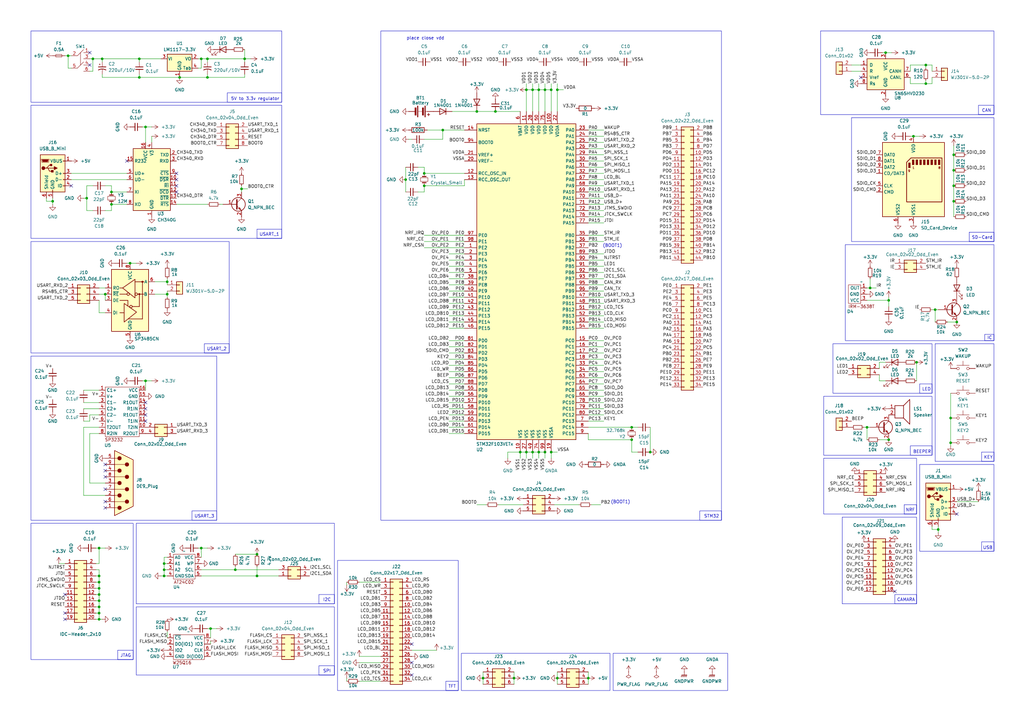
<source format=kicad_sch>
(kicad_sch
	(version 20231120)
	(generator "eeschema")
	(generator_version "8.0")
	(uuid "b356ea2a-a5d7-4eab-bae8-100116ba7260")
	(paper "A3")
	
	(junction
		(at 215.9 185.42)
		(diameter 0)
		(color 0 0 0 0)
		(uuid "03886dbb-3b5b-4e36-9728-605fcb23573b")
	)
	(junction
		(at 99.06 77.47)
		(diameter 0)
		(color 0 0 0 0)
		(uuid "10ceb3c2-e837-4ecb-b14a-df8c6b798962")
	)
	(junction
		(at 203.2 45.72)
		(diameter 0)
		(color 0 0 0 0)
		(uuid "1512e595-5073-4f53-9108-919694edd0bf")
	)
	(junction
		(at 173.99 71.12)
		(diameter 0)
		(color 0 0 0 0)
		(uuid "1800287f-1e02-471d-a037-23df9e996efb")
	)
	(junction
		(at 392.43 132.08)
		(diameter 0)
		(color 0 0 0 0)
		(uuid "1abae5e0-17b7-4450-9c00-1c56427a7197")
	)
	(junction
		(at 40.64 251.46)
		(diameter 0)
		(color 0 0 0 0)
		(uuid "20b65ffb-a6bf-4ca0-8b37-ca5f6b677c3d")
	)
	(junction
		(at 266.7 185.42)
		(diameter 0)
		(color 0 0 0 0)
		(uuid "21f4f6b7-0220-454c-b8d6-45df7e0cead3")
	)
	(junction
		(at 73.66 31.75)
		(diameter 0)
		(color 0 0 0 0)
		(uuid "2760b278-7fb3-472a-897c-9ca797120ee3")
	)
	(junction
		(at 40.64 246.38)
		(diameter 0)
		(color 0 0 0 0)
		(uuid "2f2979be-d74b-45ab-a729-9cdf5383cfe5")
	)
	(junction
		(at 226.06 36.83)
		(diameter 0)
		(color 0 0 0 0)
		(uuid "30be49e8-6c62-44b8-816b-00b2b013f192")
	)
	(junction
		(at 223.52 185.42)
		(diameter 0)
		(color 0 0 0 0)
		(uuid "31fc1aa4-93ed-42e0-991c-f94c5b789194")
	)
	(junction
		(at 181.61 53.34)
		(diameter 0)
		(color 0 0 0 0)
		(uuid "331d0185-c9eb-4ec3-aeb3-c53e4b3f3237")
	)
	(junction
		(at 105.41 236.22)
		(diameter 0)
		(color 0 0 0 0)
		(uuid "3559261b-ee12-403e-956b-85f5670ebcc4")
	)
	(junction
		(at 379.73 34.29)
		(diameter 0)
		(color 0 0 0 0)
		(uuid "35fec568-d08f-4b6a-bd4d-e0970c977830")
	)
	(junction
		(at 82.55 24.13)
		(diameter 0)
		(color 0 0 0 0)
		(uuid "3a3ee589-5363-404a-837d-422e7fa92ee2")
	)
	(junction
		(at 374.65 55.88)
		(diameter 0)
		(color 0 0 0 0)
		(uuid "477c1c4c-9865-4081-89d4-526271dc2023")
	)
	(junction
		(at 67.31 236.22)
		(diameter 0)
		(color 0 0 0 0)
		(uuid "48c00811-ada2-4f78-80e7-f7178b5d9f0b")
	)
	(junction
		(at 68.58 115.57)
		(diameter 0)
		(color 0 0 0 0)
		(uuid "4b23e31d-be22-481e-8715-08c6432da8c3")
	)
	(junction
		(at 45.72 78.74)
		(diameter 0)
		(color 0 0 0 0)
		(uuid "4d2607a5-789d-4ed0-b8b1-177a7e784e6b")
	)
	(junction
		(at 241.3 278.13)
		(diameter 0)
		(color 0 0 0 0)
		(uuid "4d397c97-51db-46f0-b3ba-cf6917ef01ca")
	)
	(junction
		(at 198.12 278.13)
		(diameter 0)
		(color 0 0 0 0)
		(uuid "4f91f6fe-6436-4a7a-82d2-93ece841aba6")
	)
	(junction
		(at 226.06 185.42)
		(diameter 0)
		(color 0 0 0 0)
		(uuid "50e8cd79-b277-412e-80ec-38ee0ef0653f")
	)
	(junction
		(at 210.82 278.13)
		(diameter 0)
		(color 0 0 0 0)
		(uuid "55c2095e-c9df-451c-b509-03f54f42803a")
	)
	(junction
		(at 391.16 69.85)
		(diameter 0)
		(color 0 0 0 0)
		(uuid "58e032d9-4dfb-4be6-92d5-191f0295a16e")
	)
	(junction
		(at 218.44 36.83)
		(diameter 0)
		(color 0 0 0 0)
		(uuid "5992257e-d77e-46d4-9eae-33be6feb400b")
	)
	(junction
		(at 27.94 22.86)
		(diameter 0)
		(color 0 0 0 0)
		(uuid "66642635-524e-41c2-bf2d-d4786aed725d")
	)
	(junction
		(at 40.64 243.84)
		(diameter 0)
		(color 0 0 0 0)
		(uuid "667a5318-3d3a-42f9-ab27-019212ceaba1")
	)
	(junction
		(at 195.58 45.72)
		(diameter 0)
		(color 0 0 0 0)
		(uuid "6d15207d-b345-4cc1-bb0a-f60ea457e57a")
	)
	(junction
		(at 40.64 254)
		(diameter 0)
		(color 0 0 0 0)
		(uuid "6ec16af0-9af0-4c3d-aaab-b92e74cba579")
	)
	(junction
		(at 166.37 73.66)
		(diameter 0)
		(color 0 0 0 0)
		(uuid "70d6c3f1-f077-4baf-8cde-d4b30e8a2d99")
	)
	(junction
		(at 67.31 233.68)
		(diameter 0)
		(color 0 0 0 0)
		(uuid "70dfbd2e-4110-48a3-a299-6b0249198626")
	)
	(junction
		(at 259.08 180.34)
		(diameter 0)
		(color 0 0 0 0)
		(uuid "79183963-dfb0-473e-a02c-4f65115a9680")
	)
	(junction
		(at 259.08 175.26)
		(diameter 0)
		(color 0 0 0 0)
		(uuid "7b4a832a-e126-4630-b767-ee2cc35f7e74")
	)
	(junction
		(at 67.31 231.14)
		(diameter 0)
		(color 0 0 0 0)
		(uuid "7ce6ea40-a684-417f-b989-b0bb5611abfa")
	)
	(junction
		(at 213.36 185.42)
		(diameter 0)
		(color 0 0 0 0)
		(uuid "7e1e8fcd-e087-41d1-9972-0a27b1f7a1f6")
	)
	(junction
		(at 59.69 52.07)
		(diameter 0)
		(color 0 0 0 0)
		(uuid "82726961-5f20-4af7-a030-81803be4f479")
	)
	(junction
		(at 391.16 82.55)
		(diameter 0)
		(color 0 0 0 0)
		(uuid "8309ab65-2586-4e26-837b-fd2b3c76d8ec")
	)
	(junction
		(at 105.41 227.33)
		(diameter 0)
		(color 0 0 0 0)
		(uuid "8407b579-7282-4bad-9dcd-54191c09bbce")
	)
	(junction
		(at 100.33 24.13)
		(diameter 0)
		(color 0 0 0 0)
		(uuid "87d07f20-2fb2-4f4c-b254-a7ba5b0e58c3")
	)
	(junction
		(at 43.18 120.65)
		(diameter 0)
		(color 0 0 0 0)
		(uuid "87dd2b8b-cd29-4f6b-9968-6db0e7ef8088")
	)
	(junction
		(at 364.49 123.19)
		(diameter 0)
		(color 0 0 0 0)
		(uuid "89fadb42-7610-4663-82db-9dcb3f980b4f")
	)
	(junction
		(at 21.59 82.55)
		(diameter 0)
		(color 0 0 0 0)
		(uuid "9043e416-c13d-48c4-9592-5e26af0d2b75")
	)
	(junction
		(at 383.54 127)
		(diameter 0)
		(color 0 0 0 0)
		(uuid "96263c77-2299-4d35-b361-89ea8faad12c")
	)
	(junction
		(at 220.98 185.42)
		(diameter 0)
		(color 0 0 0 0)
		(uuid "9d752ddd-9a31-46cc-8dd1-4dc957256225")
	)
	(junction
		(at 59.69 156.21)
		(diameter 0)
		(color 0 0 0 0)
		(uuid "a265e31a-dfec-4143-8d73-b16a216eefa8")
	)
	(junction
		(at 228.6 36.83)
		(diameter 0)
		(color 0 0 0 0)
		(uuid "a5157263-ba8d-4553-bab1-baf14c900ebd")
	)
	(junction
		(at 218.44 185.42)
		(diameter 0)
		(color 0 0 0 0)
		(uuid "aa077d68-49c0-4ea8-b4fd-99463cd5e351")
	)
	(junction
		(at 82.55 224.79)
		(diameter 0)
		(color 0 0 0 0)
		(uuid "aa22da2b-1ca9-4aeb-8931-cba0f57fe8a2")
	)
	(junction
		(at 356.87 118.11)
		(diameter 0)
		(color 0 0 0 0)
		(uuid "ac48cbbe-6079-41ec-a501-30e250de8551")
	)
	(junction
		(at 57.15 31.75)
		(diameter 0)
		(color 0 0 0 0)
		(uuid "ae08e8ad-c547-46d5-9296-8e57f63ce567")
	)
	(junction
		(at 384.81 217.17)
		(diameter 0)
		(color 0 0 0 0)
		(uuid "b020e930-6f7c-46f8-9e73-a322d3021f64")
	)
	(junction
		(at 40.64 236.22)
		(diameter 0)
		(color 0 0 0 0)
		(uuid "b285ccd6-3cb1-489e-9982-9c7d30e1343e")
	)
	(junction
		(at 375.92 148.59)
		(diameter 0)
		(color 0 0 0 0)
		(uuid "b2f7f997-d2bd-4ad3-819a-c73f8079652f")
	)
	(junction
		(at 35.56 81.28)
		(diameter 0)
		(color 0 0 0 0)
		(uuid "b55ab071-4e97-46da-b704-bb634e63f259")
	)
	(junction
		(at 57.15 24.13)
		(diameter 0)
		(color 0 0 0 0)
		(uuid "b61ec5a4-220c-434f-9527-98cd46153a93")
	)
	(junction
		(at 96.52 233.68)
		(diameter 0)
		(color 0 0 0 0)
		(uuid "b681f959-d50c-43ed-9246-c584e524a076")
	)
	(junction
		(at 379.73 26.67)
		(diameter 0)
		(color 0 0 0 0)
		(uuid "be5fd7fa-4ebb-4148-9332-0911eb349b4c")
	)
	(junction
		(at 40.64 241.3)
		(diameter 0)
		(color 0 0 0 0)
		(uuid "bf0d5c3a-91eb-460e-b2d4-5e0b8d623aa1")
	)
	(junction
		(at 173.99 76.2)
		(diameter 0)
		(color 0 0 0 0)
		(uuid "c0984774-7ab0-418e-a9fc-db89fdcecda5")
	)
	(junction
		(at 53.34 107.95)
		(diameter 0)
		(color 0 0 0 0)
		(uuid "c1d4c192-decf-4975-ac0d-998c44a9216c")
	)
	(junction
		(at 215.9 36.83)
		(diameter 0)
		(color 0 0 0 0)
		(uuid "c35450b4-de58-41f7-b9a5-f1626cf92abc")
	)
	(junction
		(at 40.64 224.79)
		(diameter 0)
		(color 0 0 0 0)
		(uuid "c7a115fd-d905-43d5-a782-a34629f82616")
	)
	(junction
		(at 85.09 31.75)
		(diameter 0)
		(color 0 0 0 0)
		(uuid "cab0a1a0-502a-4b40-a12b-3f5e916563b4")
	)
	(junction
		(at 38.1 24.13)
		(diameter 0)
		(color 0 0 0 0)
		(uuid "ce21675a-fb4e-4f99-85bd-3635efbf59ac")
	)
	(junction
		(at 86.36 257.81)
		(diameter 0)
		(color 0 0 0 0)
		(uuid "cf7dcd7b-dccd-425c-b570-6bfed3ca74fd")
	)
	(junction
		(at 391.16 76.2)
		(diameter 0)
		(color 0 0 0 0)
		(uuid "d05c0e43-4285-46a0-bea6-751c6d510841")
	)
	(junction
		(at 364.49 180.34)
		(diameter 0)
		(color 0 0 0 0)
		(uuid "d32a9a2e-7eb7-4af1-97c8-0e6faec4f618")
	)
	(junction
		(at 355.6 175.26)
		(diameter 0)
		(color 0 0 0 0)
		(uuid "d59ce9ff-3fed-4277-94ec-b4d6dad396af")
	)
	(junction
		(at 68.58 120.65)
		(diameter 0)
		(color 0 0 0 0)
		(uuid "d5d1935b-75e5-47f7-945d-0e2d2632bec5")
	)
	(junction
		(at 85.09 24.13)
		(diameter 0)
		(color 0 0 0 0)
		(uuid "d98b6687-4982-4381-a94a-47951c5a5ad6")
	)
	(junction
		(at 391.16 63.5)
		(diameter 0)
		(color 0 0 0 0)
		(uuid "dc9bca90-b126-4d83-99d2-94d71e6ba807")
	)
	(junction
		(at 228.6 278.13)
		(diameter 0)
		(color 0 0 0 0)
		(uuid "deffaf5e-8f0b-459c-b826-ae23bba3d5d5")
	)
	(junction
		(at 389.89 181.61)
		(diameter 0)
		(color 0 0 0 0)
		(uuid "e2fab155-f823-406b-98d1-9887ab16914e")
	)
	(junction
		(at 40.64 238.76)
		(diameter 0)
		(color 0 0 0 0)
		(uuid "e308de2c-b4f9-4b48-851c-bd1f40ea6353")
	)
	(junction
		(at 363.22 21.59)
		(diameter 0)
		(color 0 0 0 0)
		(uuid "e8ece3ea-cd1c-4b51-b06b-637bf5a63db2")
	)
	(junction
		(at 45.72 83.82)
		(diameter 0)
		(color 0 0 0 0)
		(uuid "e949588f-2d39-4c83-9773-8b8a9fe91af3")
	)
	(junction
		(at 40.64 248.92)
		(diameter 0)
		(color 0 0 0 0)
		(uuid "ee07ae03-a85d-4082-9b0d-eb5293f0d108")
	)
	(junction
		(at 223.52 36.83)
		(diameter 0)
		(color 0 0 0 0)
		(uuid "f0003e7b-b1a3-4d20-889d-07c97fe58d53")
	)
	(junction
		(at 41.91 24.13)
		(diameter 0)
		(color 0 0 0 0)
		(uuid "f87b9670-05a3-433a-b6be-f0b6f4569f1b")
	)
	(junction
		(at 389.89 171.45)
		(diameter 0)
		(color 0 0 0 0)
		(uuid "fa8389da-cb74-4766-8efc-212f2cd1c315")
	)
	(junction
		(at 220.98 36.83)
		(diameter 0)
		(color 0 0 0 0)
		(uuid "fe922a85-b05c-43cf-baab-ceded0ad5c3e")
	)
	(no_connect
		(at 168.91 264.16)
		(uuid "05aa286d-9276-48ce-9289-4079f265b986")
	)
	(no_connect
		(at 26.67 243.84)
		(uuid "0623e6eb-a969-47d8-9ac1-bb046a77fbe4")
	)
	(no_connect
		(at 36.83 21.59)
		(uuid "065b4d9c-ed93-41f5-b43e-b0d85fcbc7f4")
	)
	(no_connect
		(at 59.69 172.72)
		(uuid "156f8691-f58a-4046-a618-da8d7ebc8de7")
	)
	(no_connect
		(at 43.18 193.04)
		(uuid "3f2b6700-727f-4bbb-b7ff-f62d209e1318")
	)
	(no_connect
		(at 72.39 71.12)
		(uuid "454d3b89-34ee-4baa-9fc2-c991322a19d7")
	)
	(no_connect
		(at 43.18 195.58)
		(uuid "465f2e28-da5e-40dd-8c9a-a1cc4bbbf5c9")
	)
	(no_connect
		(at 392.43 210.82)
		(uuid "4660a989-ba92-4504-979a-67a9ad0be484")
	)
	(no_connect
		(at 59.69 170.18)
		(uuid "5be14d5a-b3b4-40ed-bfed-a98cf6321e2d")
	)
	(no_connect
		(at 43.18 208.28)
		(uuid "78c5fb9d-4983-4a3c-ba13-fbaf0afa0328")
	)
	(no_connect
		(at 168.91 276.86)
		(uuid "95a6b5e4-210c-494e-881b-e15c96804d1d")
	)
	(no_connect
		(at 367.03 242.57)
		(uuid "a1db0537-d75e-4401-9fab-1ea03b6c5ab4")
	)
	(no_connect
		(at 43.18 200.66)
		(uuid "abaa7fb5-1016-49e2-84ed-bd13cc12f69e")
	)
	(no_connect
		(at 72.39 76.2)
		(uuid "b12752c4-597d-44fb-8261-8f6de82ae306")
	)
	(no_connect
		(at 43.18 190.5)
		(uuid "b73c4add-5c07-4858-ad82-f4877f1bb3ce")
	)
	(no_connect
		(at 72.39 73.66)
		(uuid "bec276e5-c39f-45ca-adcb-c95903d359f3")
	)
	(no_connect
		(at 353.06 31.75)
		(uuid "bec8a7fc-8d6d-4bbf-a9cf-0b48c67f73c2")
	)
	(no_connect
		(at 26.67 254)
		(uuid "c0dba2ef-3e3d-4278-9422-3400b525885f")
	)
	(no_connect
		(at 59.69 167.64)
		(uuid "c4240cd7-61cd-4b61-af03-6c933cbb85cf")
	)
	(no_connect
		(at 43.18 205.74)
		(uuid "d3a0cf20-6139-49fc-b339-eff20ed013e7")
	)
	(no_connect
		(at 36.83 26.67)
		(uuid "e56286fb-cfde-4716-9791-43c8c798094c")
	)
	(no_connect
		(at 29.21 76.2)
		(uuid "e63f5e35-e12c-4695-886b-1583bdd4abf5")
	)
	(no_connect
		(at 52.07 66.04)
		(uuid "e72ea8e2-8bcb-4643-920e-fa1285632e37")
	)
	(no_connect
		(at 72.39 78.74)
		(uuid "efe288b0-9960-43df-a09d-347102acdf2d")
	)
	(no_connect
		(at 168.91 271.78)
		(uuid "f62ad14a-73b9-4057-8239-0a0a0b40ae1b")
	)
	(no_connect
		(at 26.67 251.46)
		(uuid "f6438cc5-eeab-4e70-8e65-3fabc5f0776f")
	)
	(no_connect
		(at 59.69 165.1)
		(uuid "f7a09b2a-75d4-4df6-8c0d-0932afc987e7")
	)
	(wire
		(pts
			(xy 82.55 224.79) (xy 85.09 224.79)
		)
		(stroke
			(width 0)
			(type default)
		)
		(uuid "014f699b-1f7a-412c-9a15-12890e43fb9b")
	)
	(wire
		(pts
			(xy 147.32 271.78) (xy 156.21 271.78)
		)
		(stroke
			(width 0)
			(type default)
		)
		(uuid "034264a1-568a-4292-b7a9-5f25e7b9eb57
... [399571 chars truncated]
</source>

PROBLEM DETAILS —
The expected output is the exact run of lines from the first line of the material above through the line that contains "(at 374.65 55.88)", minus any pictures.

EXERCISE RESULT —
<source format=kicad_sch>
(kicad_sch
	(version 20231120)
	(generator "eeschema")
	(generator_version "8.0")
	(uuid "b356ea2a-a5d7-4eab-bae8-100116ba7260")
	(paper "A3")
	
	(junction
		(at 215.9 185.42)
		(diameter 0)
		(color 0 0 0 0)
		(uuid "03886dbb-3b5b-4e36-9728-605fcb23573b")
	)
	(junction
		(at 99.06 77.47)
		(diameter 0)
		(color 0 0 0 0)
		(uuid "10ceb3c2-e837-4ecb-b14a-df8c6b798962")
	)
	(junction
		(at 203.2 45.72)
		(diameter 0)
		(color 0 0 0 0)
		(uuid "1512e595-5073-4f53-9108-919694edd0bf")
	)
	(junction
		(at 173.99 71.12)
		(diameter 0)
		(color 0 0 0 0)
		(uuid "1800287f-1e02-471d-a037-23df9e996efb")
	)
	(junction
		(at 392.43 132.08)
		(diameter 0)
		(color 0 0 0 0)
		(uuid "1abae5e0-17b7-4450-9c00-1c56427a7197")
	)
	(junction
		(at 40.64 251.46)
		(diameter 0)
		(color 0 0 0 0)
		(uuid "20b65ffb-a6bf-4ca0-8b37-ca5f6b677c3d")
	)
	(junction
		(at 266.7 185.42)
		(diameter 0)
		(color 0 0 0 0)
		(uuid "21f4f6b7-0220-454c-b8d6-45df7e0cead3")
	)
	(junction
		(at 73.66 31.75)
		(diameter 0)
		(color 0 0 0 0)
		(uuid "2760b278-7fb3-472a-897c-9ca797120ee3")
	)
	(junction
		(at 40.64 246.38)
		(diameter 0)
		(color 0 0 0 0)
		(uuid "2f2979be-d74b-45ab-a729-9cdf5383cfe5")
	)
	(junction
		(at 226.06 36.83)
		(diameter 0)
		(color 0 0 0 0)
		(uuid "30be49e8-6c62-44b8-816b-00b2b013f192")
	)
	(junction
		(at 223.52 185.42)
		(diameter 0)
		(color 0 0 0 0)
		(uuid "31fc1aa4-93ed-42e0-991c-f94c5b789194")
	)
	(junction
		(at 181.61 53.34)
		(diameter 0)
		(color 0 0 0 0)
		(uuid "331d0185-c9eb-4ec3-aeb3-c53e4b3f3237")
	)
	(junction
		(at 105.41 236.22)
		(diameter 0)
		(color 0 0 0 0)
		(uuid "3559261b-ee12-403e-956b-85f5670ebcc4")
	)
	(junction
		(at 379.73 34.29)
		(diameter 0)
		(color 0 0 0 0)
		(uuid "35fec568-d08f-4b6a-bd4d-e0970c977830")
	)
	(junction
		(at 82.55 24.13)
		(diameter 0)
		(color 0 0 0 0)
		(uuid "3a3ee589-5363-404a-837d-422e7fa92ee2")
	)
	(junction
		(at 374.65 55.88)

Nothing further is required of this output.